Sure but don't we (or at least Techcrunch) play a role in actually picking the nominees?


I like the concept of an oscar style voting model for startup awards a lot.


OT: For a site called Style Guidance, it's pretty hard on the eyes. Maybe softer colors would be better.


yeah most techie guys tend to say this. Fashion people(especially women) love it.

The site was actually designed by the alpha users. I had them give me ideas of what to do, and then I'd show them 3-4 mockups, and they'd vote for the best looking one. Went through 5 major redesigns until we hit the current version(which they all loved).

To tell the truth, I'm not really a huge fan of it either, but it was a quick hack job to get something out ASAP. My philosophy is that the sooner you start, the sooner you grow. Wasting an extra 1-2 months on a perfect design makes no sense when you have no users.

I'm actually already working on a redesign. Should be a little bit more mainstream. Don't get me wrong, it'll still have the fashion feel...but it'll look a lot more refined.

BTW I don't know why you are being downvoted, since I fully agree with you.


BTW I don't know why you are being downvoted, since I fully agree with you.

Maybe just because my comment was off topic.

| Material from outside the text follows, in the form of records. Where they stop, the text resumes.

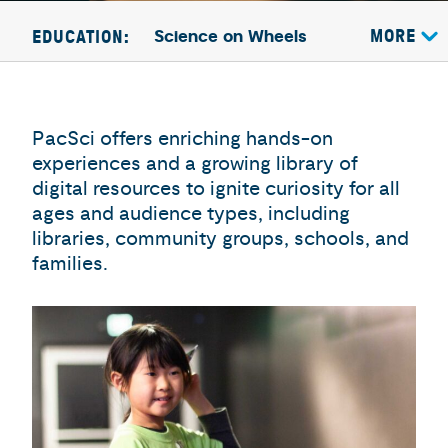
Science on Wheels
MORE
EDUCATION:
PacSci offers enriching hands-on
experiences and a growing library of
digital resources to ignite curiosity for all
ages and audience types, including
libraries, community groups, schools, and
families.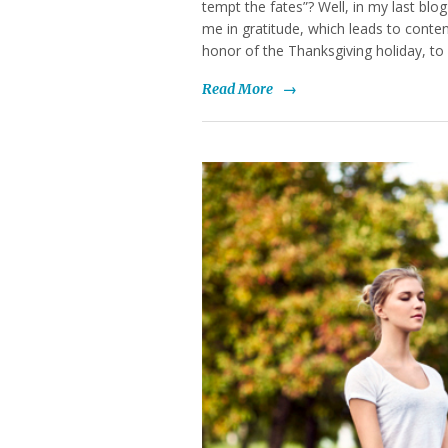
tempt the fates”? Well, in my last blo
me in gratitude, which leads to conte
honor of the Thanksgiving holiday, to
Read More
→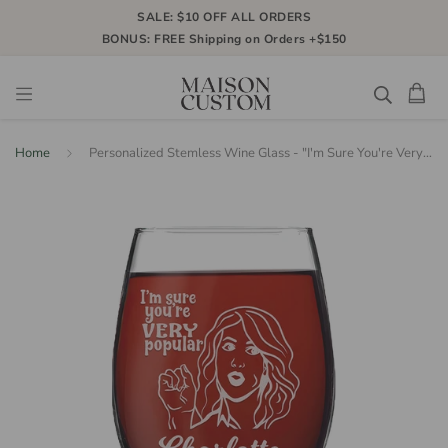
SALE: $10 OFF ALL ORDERS
BONUS: FREE Shipping on Orders +$150
Home
Personalized Stemless Wine Glass - "I'm Sure You're Very Popular"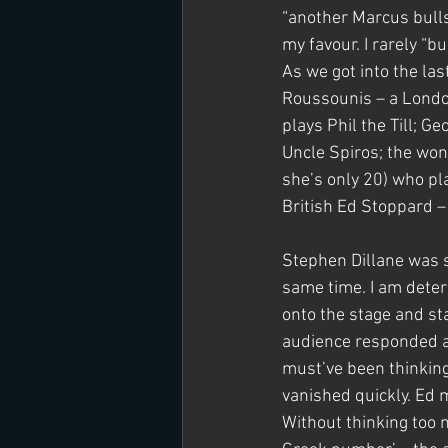
“another Marcus bullsh
my favour. I rarely “bu
As we got into the las
Roussounis – a Londo
plays Phil the Till; G
Uncle Spiros; the won
she’s only 20) who pl
British Ed Stoppard – 
Stephen Dillane was s
same time. I am deter
onto the stage and st
audience responded an
must’ve been thinking
vanished quickly. Ed m
Without thinking too m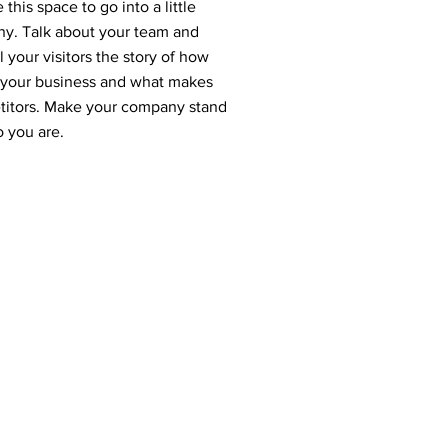
this space to go into a little
ny. Talk about your team and
 your visitors the story of how
r your business and what makes
etitors. Make your company stand
o you are.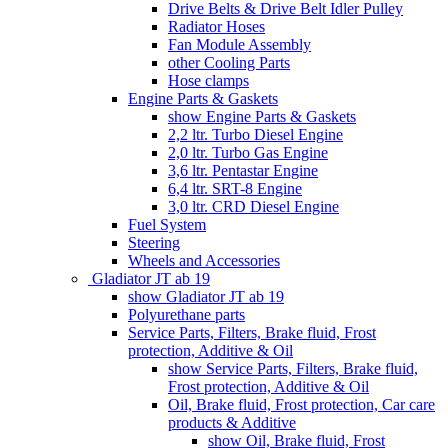
Drive Belts & Drive Belt Idler Pulley
Radiator Hoses
Fan Module Assembly
other Cooling Parts
Hose clamps
Engine Parts & Gaskets
show Engine Parts & Gaskets
2,2 ltr. Turbo Diesel Engine
2,0 ltr. Turbo Gas Engine
3,6 ltr. Pentastar Engine
6,4 ltr. SRT-8 Engine
3,0 ltr. CRD Diesel Engine
Fuel System
Steering
Wheels and Accessories
Gladiator JT ab 19
show Gladiator JT ab 19
Polyurethane parts
Service Parts, Filters, Brake fluid, Frost
protection, Additive & Oil
show Service Parts, Filters, Brake fluid,
Frost protection, Additive & Oil
Oil, Brake fluid, Frost protection, Car care
products & Additive
show Oil, Brake fluid, Frost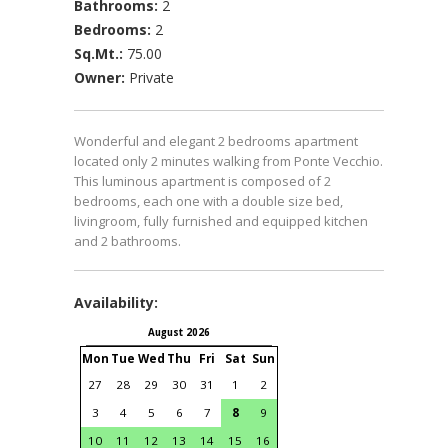
Bathrooms:
2
Bedrooms:
2
Sq.Mt.:
75.00
Owner:
Private
Wonderful and elegant 2 bedrooms apartment
located only 2 minutes walking from Ponte Vecchio.
This luminous apartment is composed of 2
bedrooms, each one with a double size bed,
livingroom, fully furnished and equipped kitchen
and 2 bathrooms.
Availability:
August 2026
September 2026
Mon
Tue
Wed
Thu
Fri
Sat
Sun
Mon
Tue
Wed
Thu
Fri
S
27
28
29
30
31
1
2
31
1
2
3
4
3
4
5
6
7
8
9
7
8
9
10
11
1
10
11
12
13
14
15
16
14
15
16
17
18
1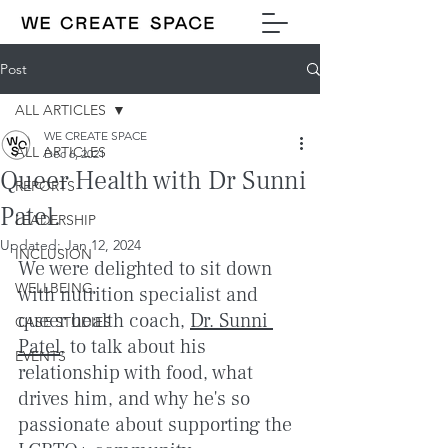
Post
ALL ARTICLES
WE CREATE SPACE
ALL ARTICLES
Dec 6, 2021
Queer Health with Dr Sunni
REPORTS
Patel.
LEADERSHIP
Updated:
Jan 12, 2024
INCLUSION
We were delighted to sit down 
WELLBEING
with nutrition specialist and 
queer health coach, 
Dr. Sunni 
CASE STUDIES
Patel
, to talk about his 
EVENTS
relationship with food, what 
drives him, and why he's so 
passionate about supporting the 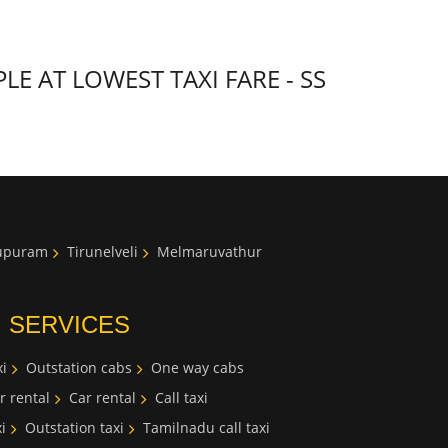
 AT LOWEST TAXI FARE - SS
lupuram
Tirunelveli
Melmaruvathur
I SERVICES
i
Outstation cabs
One way cabs
r rental
Car rental
Call taxi
i
Outstation taxi
Tamilnadu call taxi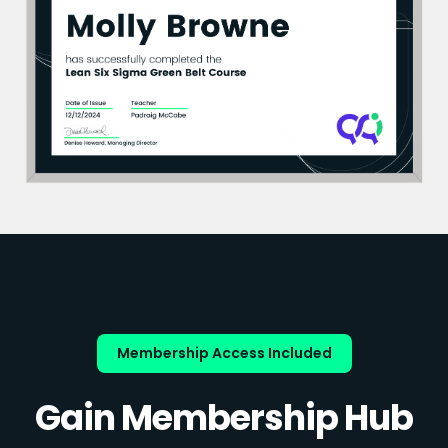
Membership Access Included
Gain Membership Hub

I was pretty sure that the site was yours (the OP), so I thought I'd give you some feedback. Good luck.


You are missing the point of the Crunchies. It's the once-a-year party where we all celebrate the web.

Yes, the voting is not the best, but that's not critical.


It's true, especially for the people who attended (I was there), the after-party was far more interesting than the awards show itself.

Also the juggling comedians act and the Richter Scales were fun. Listening to who won "best PR firm", not so much.


You are missing the point of the Crunchies. It's the once-a-year party where we all celebrate the web.

Yes, the voting is not the best, but that's not critical.


Then call it a party, not an awards show.

And why can't there be two parties? The crunchies(kid's choice awards) and the starties(oscars)


It's a free country, you are welcome to start your own awards show, with a perfect voting process if possible. Then we can make fun of you too.

My point is that criticizing is easy, but pulling of such an award show is not as easy as it looks. Actually, you'd be very aware of that fact if you attended the first Crunchies 3 years ago. This year, the transitions mostly worked out, they were not 2 hours late, and almost no awkward moments on stage.